“Who knows, we may meet again,” said Ashok. “Don't they say its a small world.”
Having waved off Ashok, Chandra resumed his wait for Rashid.
“Wonder how he got that worldly outlook,” Chandra thought about Ashok, as he waited for Rashid, "at such a young age at that! Maybe, it's the upbringing in Bombay. But for him, I would've remained clueless about it all. So far, so good, now it all depends on Rashid.‟
When Rashid came, past ten, Chandra was half-dead by then. While Rashid was going through Ashok's missive, Chandra scanned the nuances of his facial features. Reading between the lines of the imagined frown on Rashid's forehead, Chandra felt he failed to impress. Thus, as Rashid extended his hand in the end, Chandra grabbed that, as would the sinking a straw.
“What a coincidence!” said Rashid prognostically, “I rented this place to share it with a friend. But that bugger ditched me and you‟re here like a bolt from the blue. Now understand how welcome you are.”

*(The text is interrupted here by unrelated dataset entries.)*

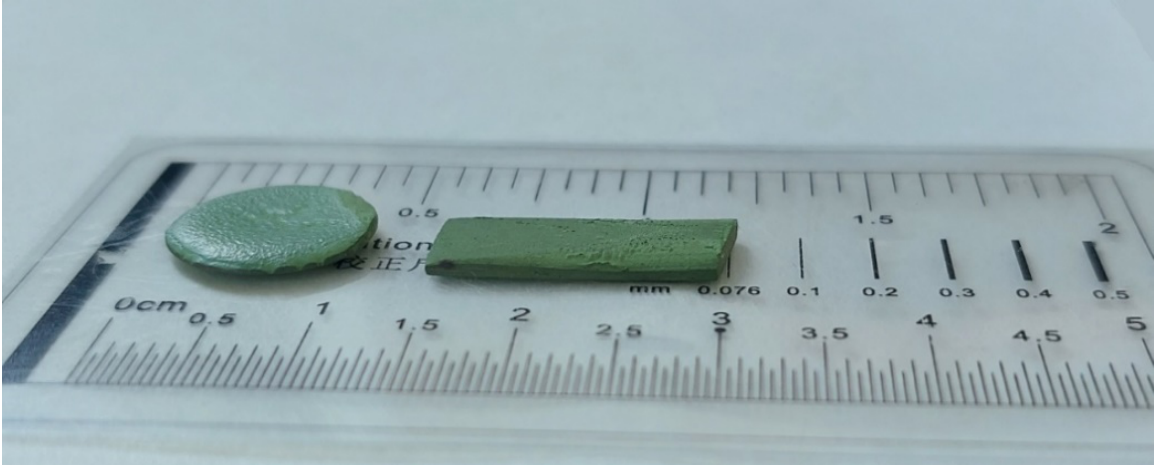
Figure 6. Printed samples of NiO/YSZ anodes of various shapes on a calibration ruler.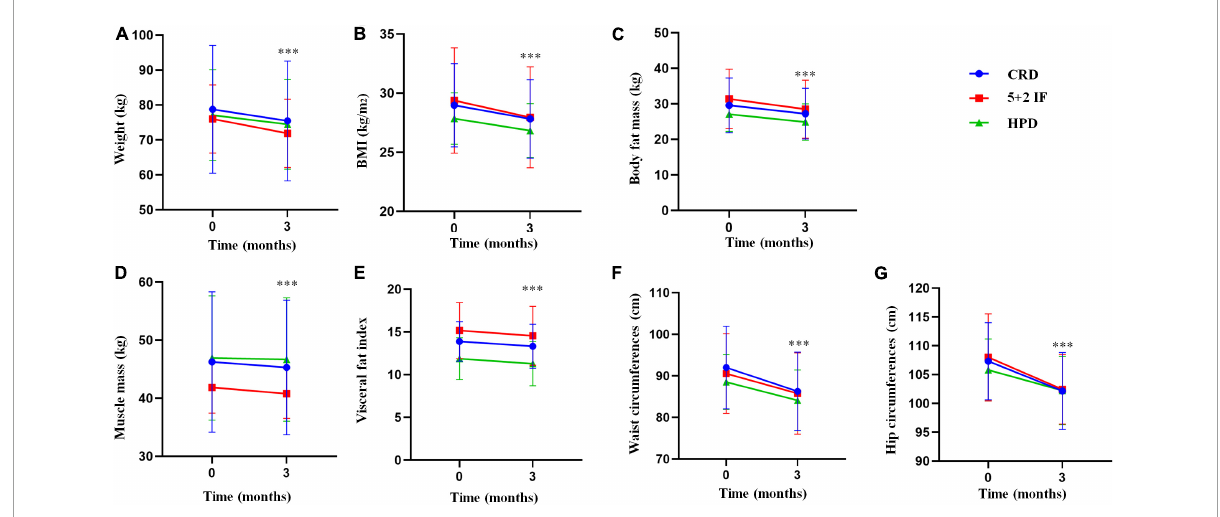
FIGURE1 Results of body composition and body mass index (BMI) among the treatment and control groups. 5 + 2 IF, 5 + 2 intermittent fasting; BMI, body mass index; CRD, calorie-restricted diet; HPD, high protein diet; SE, standard error. The figure shows the level of body composition before and after three weight management methods by mean ± standard deviation [ (A) weight; (B) BMI; (C) body fat mass; (D) muscle mass; (E) visceral fat index; (F) waist circumference; (G) hip circumference], ∗∗∗ P <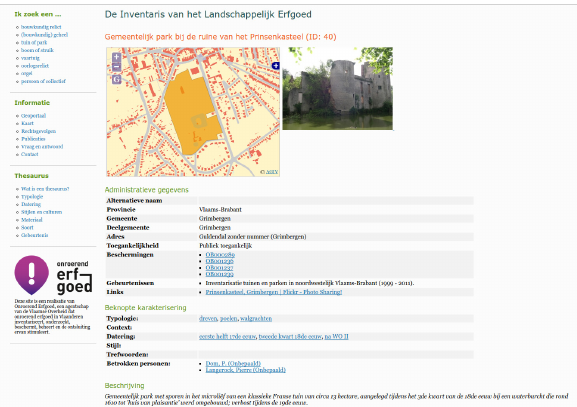
Figure 2: The inventory of historical parks and gardens, 2015.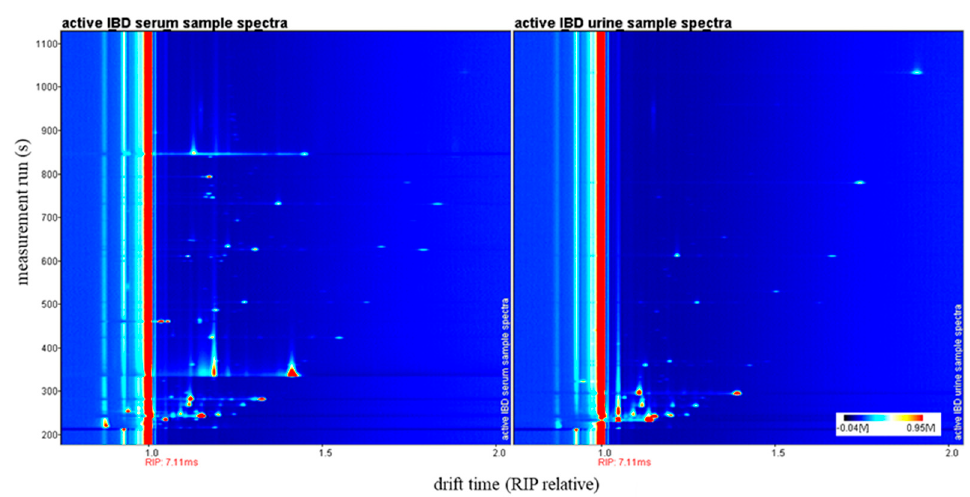
Figure 2. Comparison of topographic plots of serum and urine sample spectra from an active IBD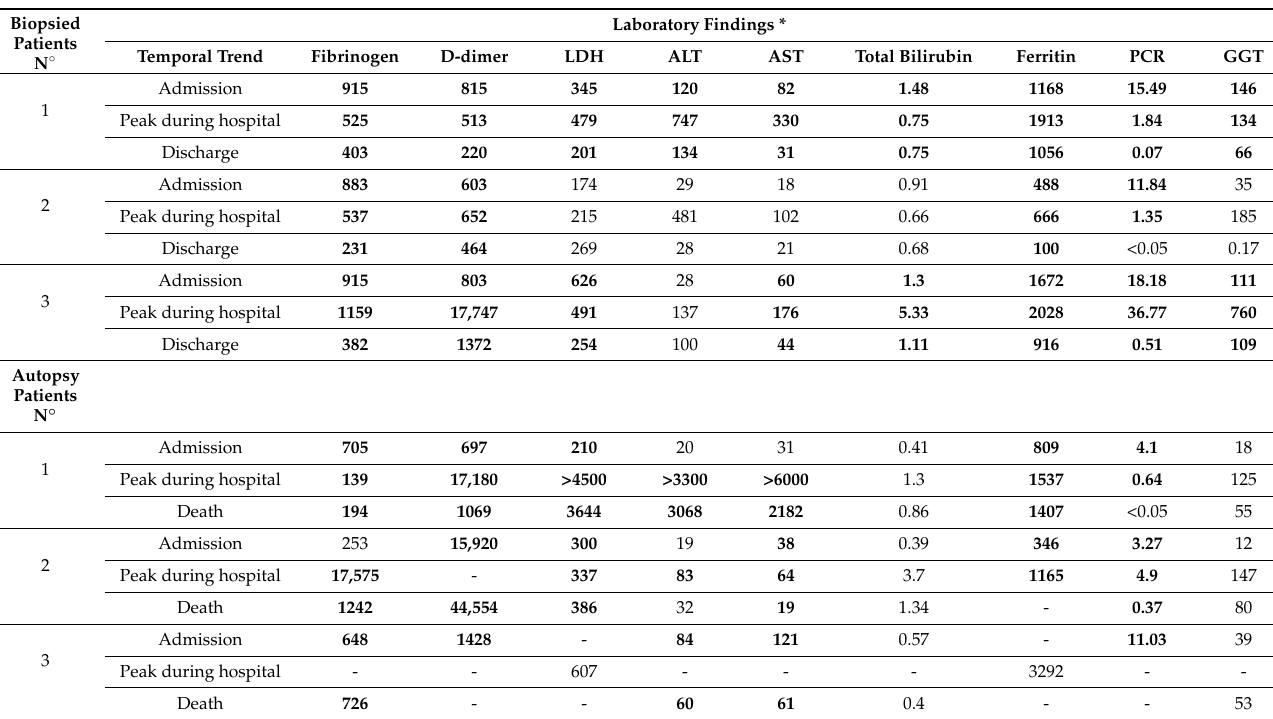
Liver enzymes, and AST and ALT levels, initially abnormal in three cases, increased in all patients during hospitalization. Ferritin levels were elevated in all patients (peak range 670–3292 µ g/L). Some patients showed a cholestatic pattern (mild to moderate elevation of gamma glutamyl transpeptidase and direct bilirubin levels) (Table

“Oh, I‟m really lucky,” said Chandra, with apparent relief.
“Looks like I'm only half-lucky,” said Rashid feeling lost.
“Why, what's the matter?”
“I was all set to start a petty business here,” said Rashid dejectedly. “Now I'm back to square one.”
“What a coincidence,” exclaimed Chandra. “I've come here just for that.”
“Oh, it's capital!”
“I've enough of it for both of us,” said Chandra clasping Rashid's hands.
“Inshah Allah,” said Rashid and insensibly bent on his knees in prayer, and rising, he embraced Chandra thrice over, as if he was out to guard the deal from both the sides.
“So it's on?” said Chandra, as he extricated himself from Rashid's embrace as though to pay obeisance to his face.
When he spread his holdall, Chandra couldn't hold himself any longer. Thanking his stars and recalling Ashok's helping hand, he hit the pillow in relief. But with the exciting turn of events, an overwhelmed Rashid stayed awake for long. Attributing it all to the will of Allah, he, at last, succumbed to the need of nature.
Rashid, as Chandra would learn later, was the progeny of a petty mason in Alleppy. He was the eldest of his father's five children from his begum. Of course, his father, rather habitually, sired four more from the second biwi. Barely fourteen, he dropped out of school to lend his earning hand to his abbu. That was to make both ends meet for the unwieldy dozen living in the outskirts of the town. Starting as a cleaner in a motel nearby the highway, he climbed the ladder of "labor of drudgery‟ with an uncanny ease. Before he turned twenty, he could help his father set up a dhaba of their own. But with a couple of his siblings coming to assist his father, he ventured into retailing of assorted goods. Blessed by nature with enterprise and steeled by poverty to persevere, he found his moorings in the nitty-gritty of petty trade.